Revision as of 12:18, 27 February 2020

Re-imagining Bus Transport Network in Singapore


Proposal

Poster

Application

Report

Back to Main ↗


Overview
Corn or Maize (as called in some countries) was first grown in ancient Central America. Corn has become a staple in many parts of the world, providing not only substances that we fill our belly with, but also act as the raw ingredient for corn ethanol, animal feed etc. The United States accounts for about 40% of production of corn in the world1, which makes it the largest corn producer. The major portion of production is found in the Midwestern states, such as Illinois, Iowa, Nebraska and Minnesota – these states were grouped and eventually became known as the ‘Corn Belt’. The Corn Belt has about 96,000,000 acres of land just for corn production. The states that make up the Corn Belt were selected due to leveled land, fertile and highly organic soils2.

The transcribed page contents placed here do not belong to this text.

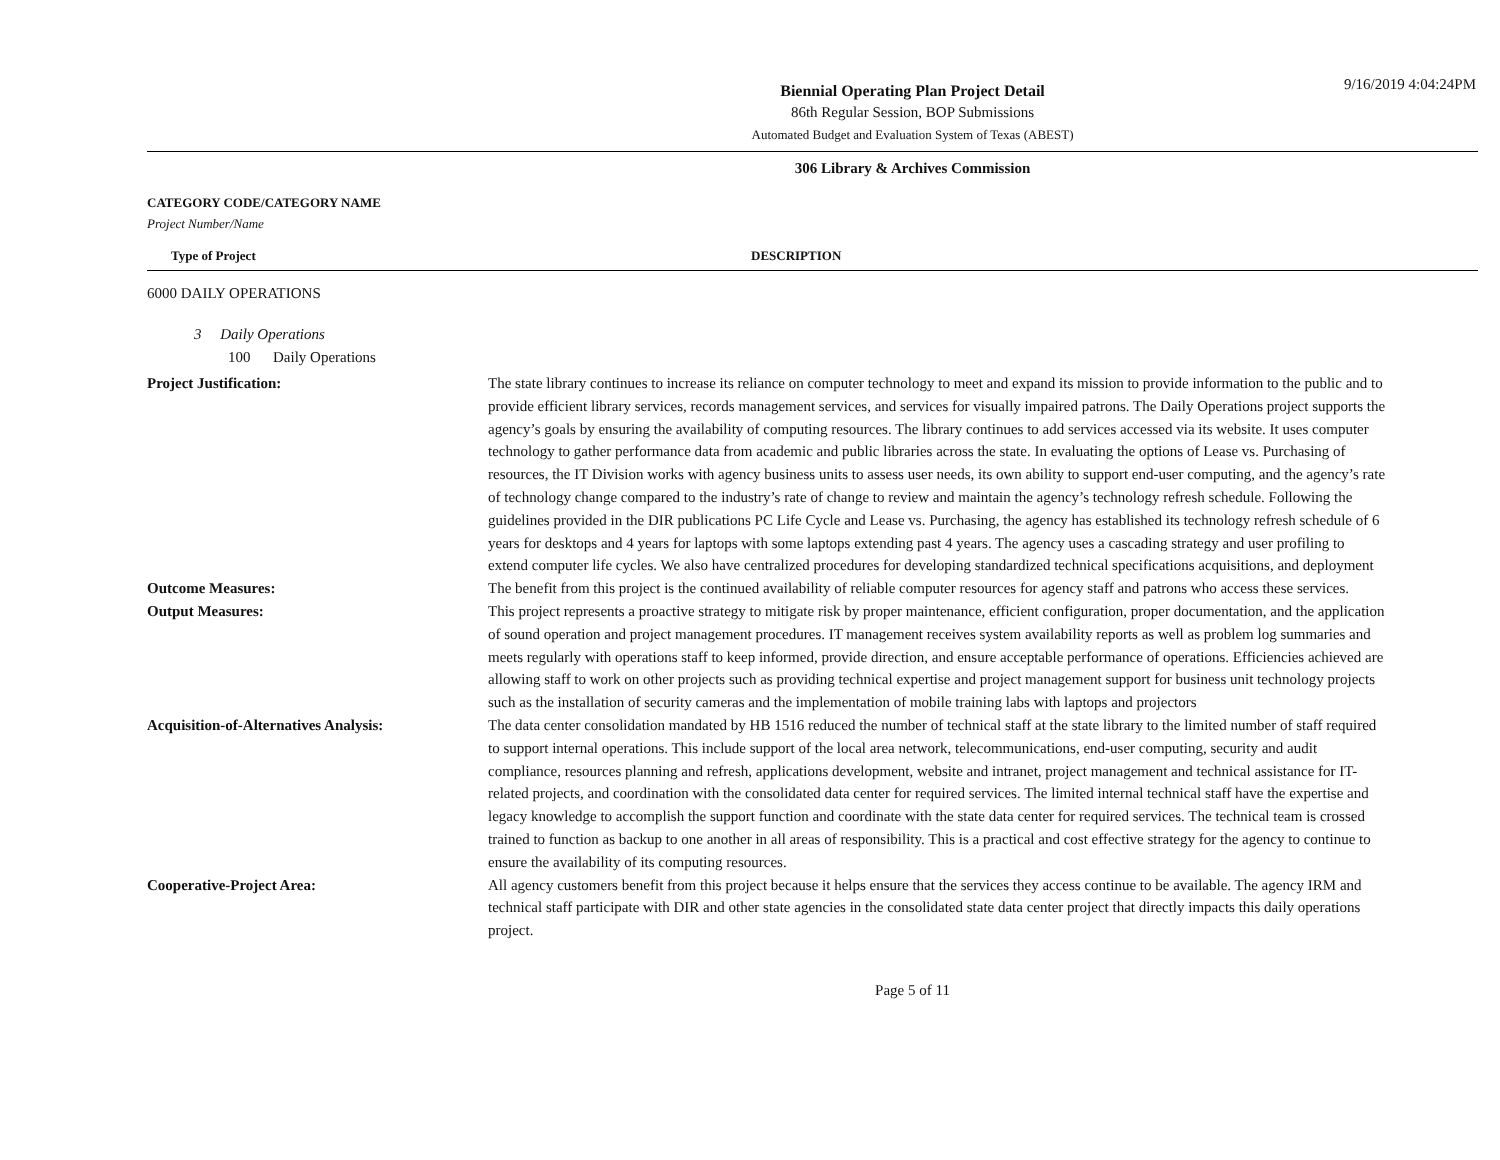9/16/2019 4:04:24PM
Biennial Operating Plan Project Detail
86th Regular Session, BOP Submissions
Automated Budget and Evaluation System of Texas (ABEST)
306 Library & Archives Commission
CATEGORY CODE/CATEGORY NAME
Project Number/Name
Type of Project DESCRIPTION
6000 DAILY OPERATIONS
3 Daily Operations
100 Daily Operations
Project Justification: The state library continues to increase its reliance on computer technology to meet and expand its mission to provide information to the public and to provide efficient library services, records management services, and services for visually impaired patrons. The Daily Operations project supports the agency’s goals by ensuring the availability of computing resources. The library continues to add services accessed via its website. It uses computer technology to gather performance data from academic and public libraries across the state. In evaluating the options of Lease vs. Purchasing of resources, the IT Division works with agency business units to assess user needs, its own ability to support end-user computing, and the agency’s rate of technology change compared to the industry’s rate of change to review and maintain the agency’s technology refresh schedule. Following the guidelines provided in the DIR publications PC Life Cycle and Lease vs. Purchasing, the agency has established its technology refresh schedule of 6 years for desktops and 4 years for laptops with some laptops extending past 4 years. The agency uses a cascading strategy and user profiling to extend computer life cycles. We also have centralized procedures for developing standardized technical specifications acquisitions, and deployment
Outcome Measures: The benefit from this project is the continued availability of reliable computer resources for agency staff and patrons who access these services.
Output Measures: This project represents a proactive strategy to mitigate risk by proper maintenance, efficient configuration, proper documentation, and the application of sound operation and project management procedures. IT management receives system availability reports as well as problem log summaries and meets regularly with operations staff to keep informed, provide direction, and ensure acceptable performance of operations. Efficiencies achieved are allowing staff to work on other projects such as providing technical expertise and project management support for business unit technology projects such as the installation of security cameras and the implementation of mobile training labs with laptops and projectors
Acquisition-of-Alternatives Analysis: The data center consolidation mandated by HB 1516 reduced the number of technical staff at the state library to the limited number of staff required to support internal operations. This include support of the local area network, telecommunications, end-user computing, security and audit compliance, resources planning and refresh, applications development, website and intranet, project management and technical assistance for IT-related projects, and coordination with the consolidated data center for required services. The limited internal technical staff have the expertise and legacy knowledge to accomplish the support function and coordinate with the state data center for required services. The technical team is crossed trained to function as backup to one another in all areas of responsibility. This is a practical and cost effective strategy for the agency to continue to ensure the availability of its computing resources.
Cooperative-Project Area: All agency customers benefit from this project because it helps ensure that the services they access continue to be available. The agency IRM and technical staff participate with DIR and other state agencies in the consolidated state data center project that directly impacts this daily operations project.
Page 5 of 11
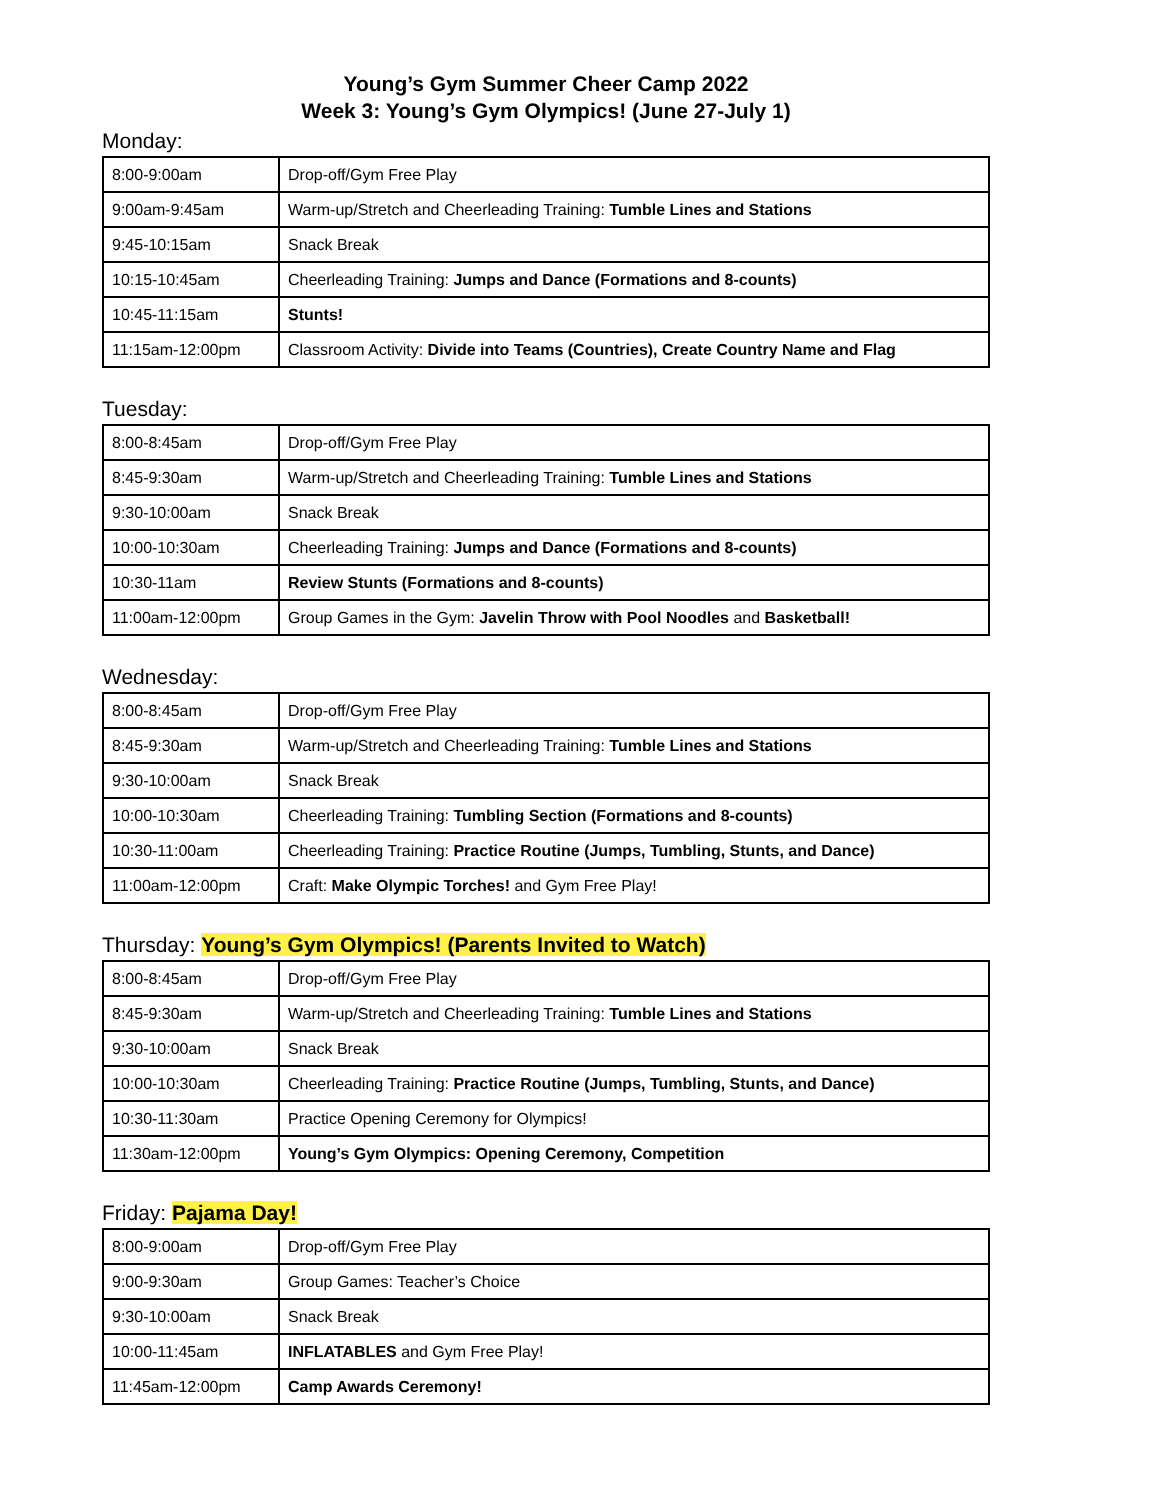Young’s Gym Summer Cheer Camp 2022
Week 3: Young’s Gym Olympics! (June 27-July 1)
Monday:
| 8:00-9:00am | Drop-off/Gym Free Play |
| 9:00am-9:45am | Warm-up/Stretch and Cheerleading Training: Tumble Lines and Stations |
| 9:45-10:15am | Snack Break |
| 10:15-10:45am | Cheerleading Training: Jumps and Dance (Formations and 8-counts) |
| 10:45-11:15am | Stunts! |
| 11:15am-12:00pm | Classroom Activity: Divide into Teams (Countries), Create Country Name and Flag |
Tuesday:
| 8:00-8:45am | Drop-off/Gym Free Play |
| 8:45-9:30am | Warm-up/Stretch and Cheerleading Training: Tumble Lines and Stations |
| 9:30-10:00am | Snack Break |
| 10:00-10:30am | Cheerleading Training: Jumps and Dance (Formations and 8-counts) |
| 10:30-11am | Review Stunts (Formations and 8-counts) |
| 11:00am-12:00pm | Group Games in the Gym: Javelin Throw with Pool Noodles and Basketball! |
Wednesday:
| 8:00-8:45am | Drop-off/Gym Free Play |
| 8:45-9:30am | Warm-up/Stretch and Cheerleading Training: Tumble Lines and Stations |
| 9:30-10:00am | Snack Break |
| 10:00-10:30am | Cheerleading Training: Tumbling Section (Formations and 8-counts) |
| 10:30-11:00am | Cheerleading Training: Practice Routine (Jumps, Tumbling, Stunts, and Dance) |
| 11:00am-12:00pm | Craft: Make Olympic Torches! and Gym Free Play! |
Thursday: Young’s Gym Olympics! (Parents Invited to Watch)
| 8:00-8:45am | Drop-off/Gym Free Play |
| 8:45-9:30am | Warm-up/Stretch and Cheerleading Training: Tumble Lines and Stations |
| 9:30-10:00am | Snack Break |
| 10:00-10:30am | Cheerleading Training: Practice Routine (Jumps, Tumbling, Stunts, and Dance) |
| 10:30-11:30am | Practice Opening Ceremony for Olympics! |
| 11:30am-12:00pm | Young’s Gym Olympics: Opening Ceremony, Competition |
Friday: Pajama Day!
| 8:00-9:00am | Drop-off/Gym Free Play |
| 9:00-9:30am | Group Games: Teacher’s Choice |
| 9:30-10:00am | Snack Break |
| 10:00-11:45am | INFLATABLES and Gym Free Play! |
| 11:45am-12:00pm | Camp Awards Ceremony! |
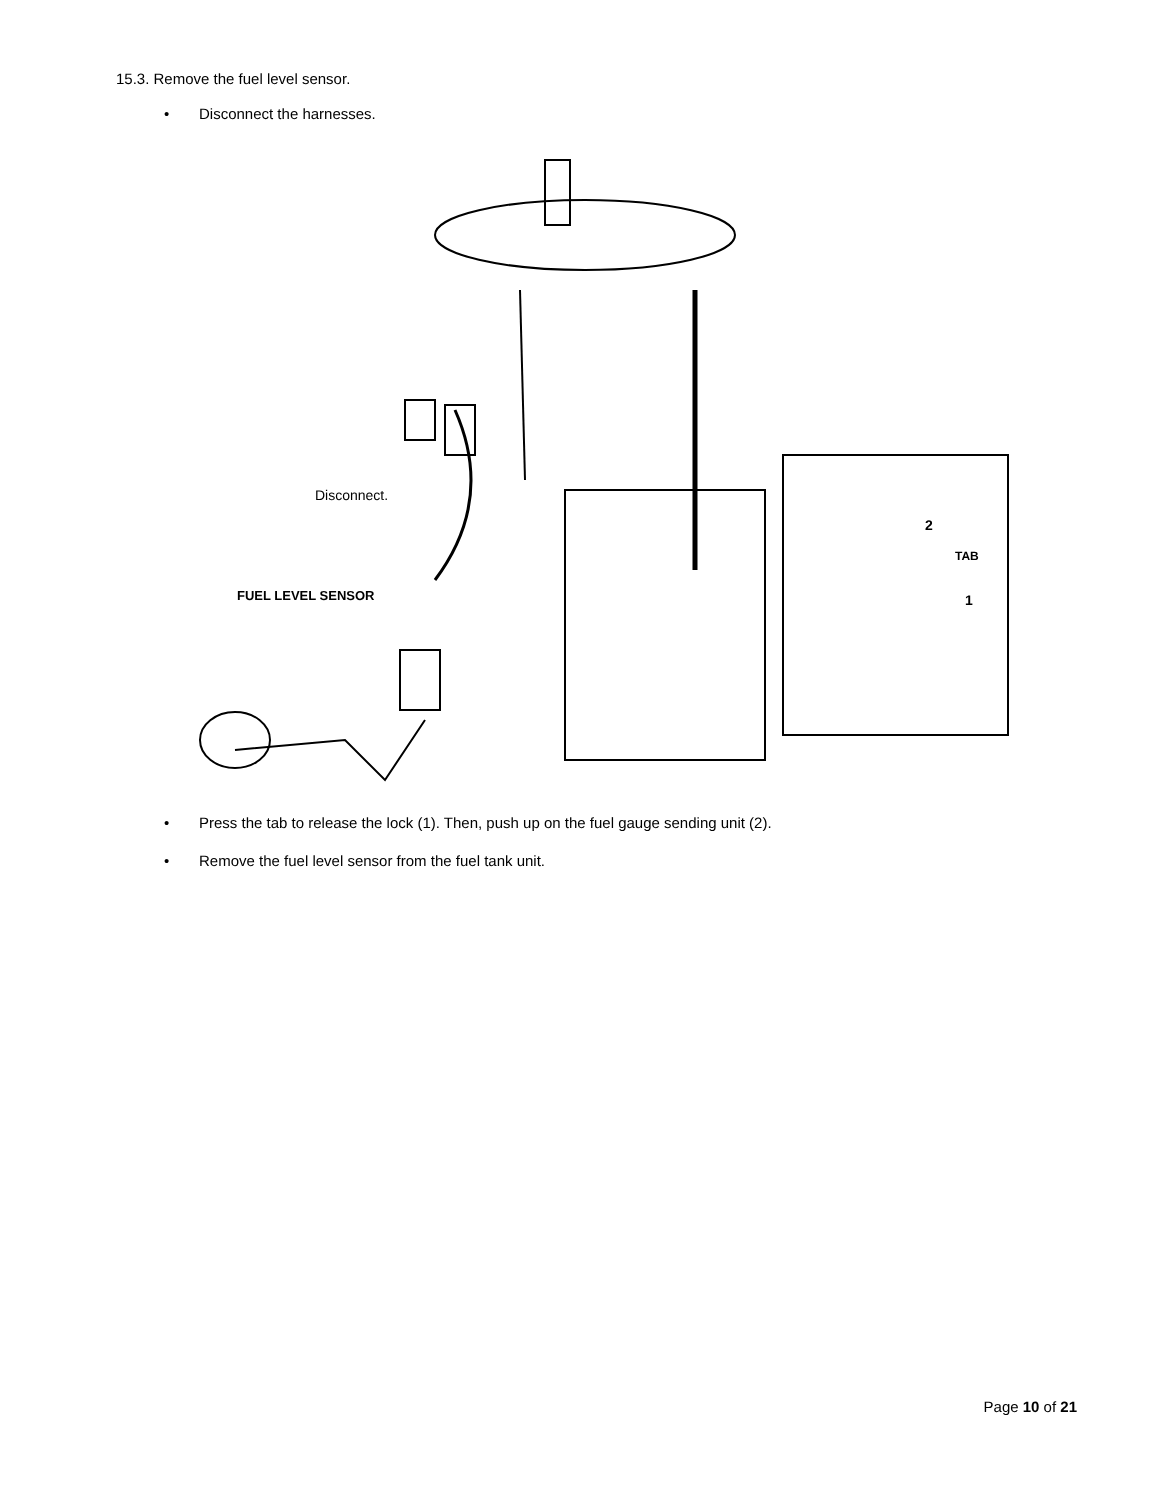15.3. Remove the fuel level sensor.
• Disconnect the harnesses.
Disconnect.
FUEL LEVEL SENSOR
TAB
2
1
• Press the tab to release the lock (1). Then, push up on the fuel gauge sending unit (2).
• Remove the fuel level sensor from the fuel tank unit.
Page 10 of 21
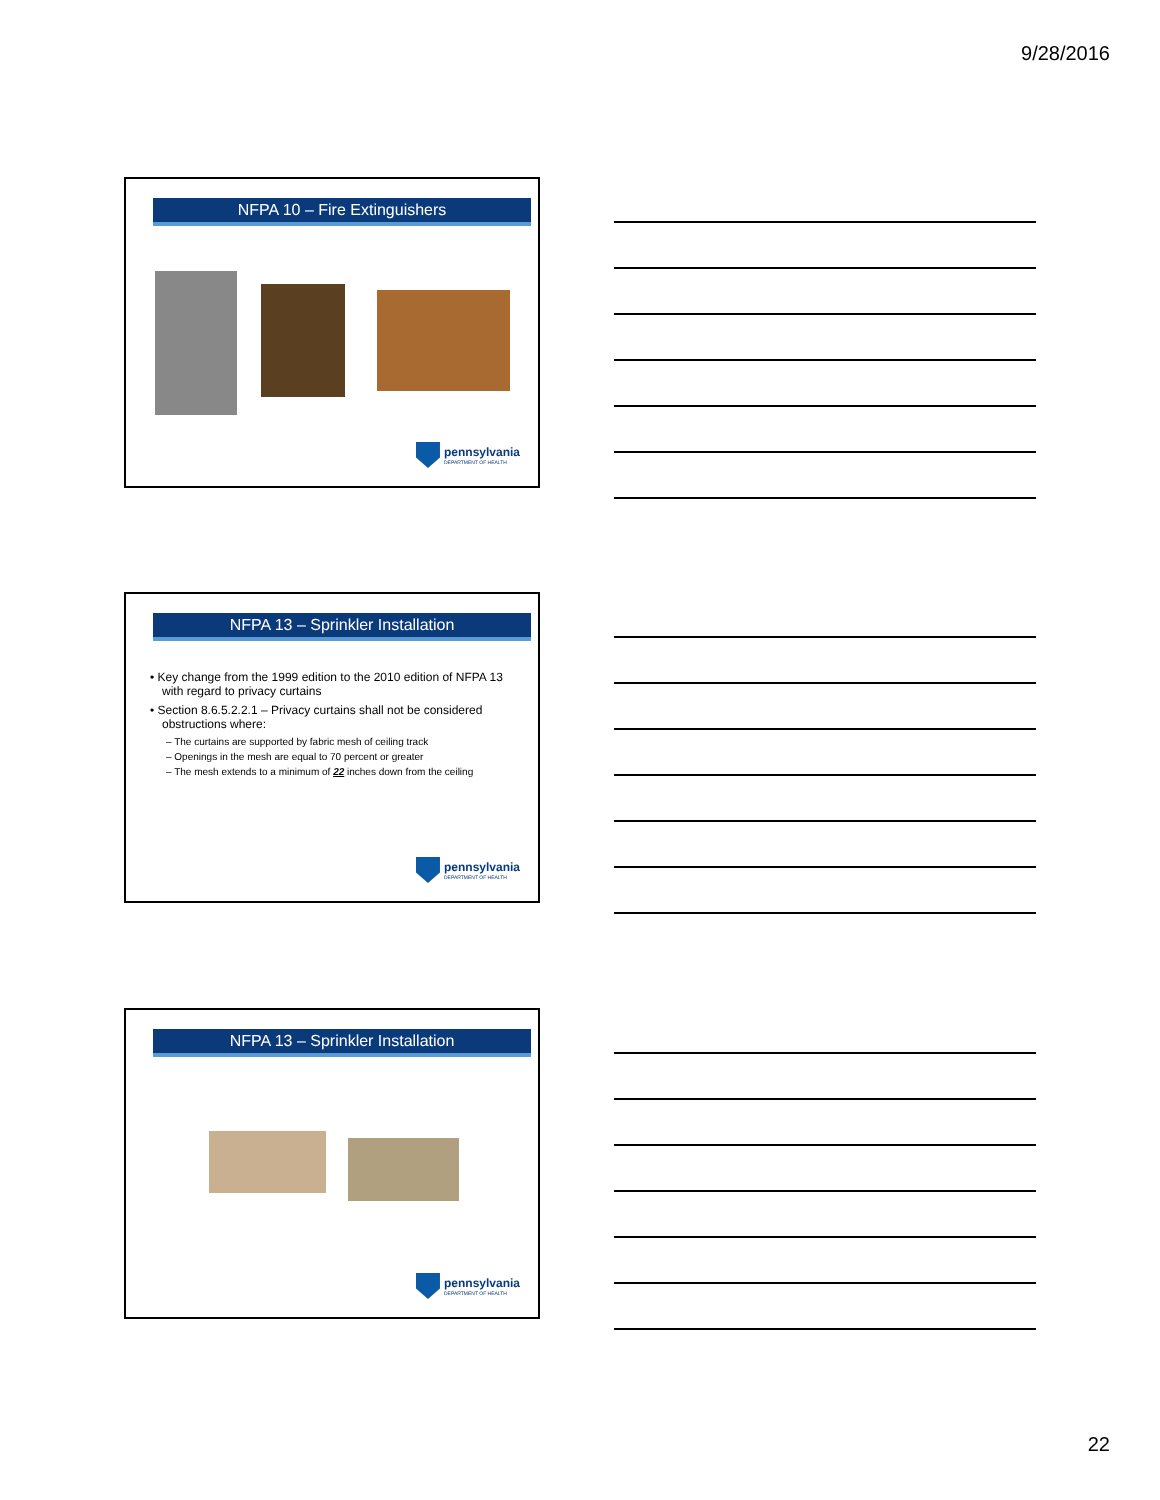9/28/2016
NFPA 10 – Fire Extinguishers
pennsylvania
DEPARTMENT OF HEALTH
NFPA 13 – Sprinkler Installation
• Key change from the 1999 edition to the 2010 edition of NFPA 13 with regard to privacy curtains
• Section 8.6.5.2.2.1 – Privacy curtains shall not be considered obstructions where:
– The curtains are supported by fabric mesh of ceiling track
– Openings in the mesh are equal to 70 percent or greater
– The mesh extends to a minimum of 22 inches down from the ceiling
pennsylvania
DEPARTMENT OF HEALTH
NFPA 13 – Sprinkler Installation
pennsylvania
DEPARTMENT OF HEALTH
22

Corn has been known to be able to grow in a wide range of climatic conditions, hence it would be a challenge to set precise conditions for corn production. However, there is still a limit of this wide window of conditions, such as corn is grown mostly in tropical latitudes, corn has a cold limit of 19°C, corn grows the best in warm temperatures between 21°C to 27°C and the growing season to grow hovers between 120 -180 days3. Hence, breeders have been experimenting with various types of corn hybrids, each of them specifically created to have high yield despite the environment it is planted in. Over the years, the farmers have been using trial and error method to identify the best hybrids to plant by planting each of these hybrids in different locations with different environmental factors; this process has been proven to be slow and not very effective4. This project aims to explore the meteorology and geographical factors that makes a corn, the a-maize-ing crop that we know today, which would benefit the corn breeder greatly.

Scope

The scope of the project is limited to the corn produced in USA, specifically from the Corn Belt regions. Due to time constraint, we will analyse at the ‘Environment’ level (aggregated) instead of ‘Hybrid’ level. Each Environment can be treated as a plantation, where each Environment has various numbers of hybrids being planted. All years are taken into consideration, with a focus on the individual growing season of each environment (around Mar/April to September). We will also limit the environmental factors to the following:

  1. Precipitation
  2. Exposure length to sun (Radiation)
  3. Average Temperature
  4. Location of where the hybrid is planted

Objective

The first objective of this project is to visualise our dataset:

  1. Weather Data: Precipitation, Average Temperature,Length of (sun) Radiation over the years
  2. Performance Data: Average Yield by State, by Plantation. However after skimming through our data, about 45% of our plantations are only used once. Hence we do not have enough data for us to do a time-series analysis. Instead, we will be doing cross-sectional analysis, where we will analyse and visualise our data year by year.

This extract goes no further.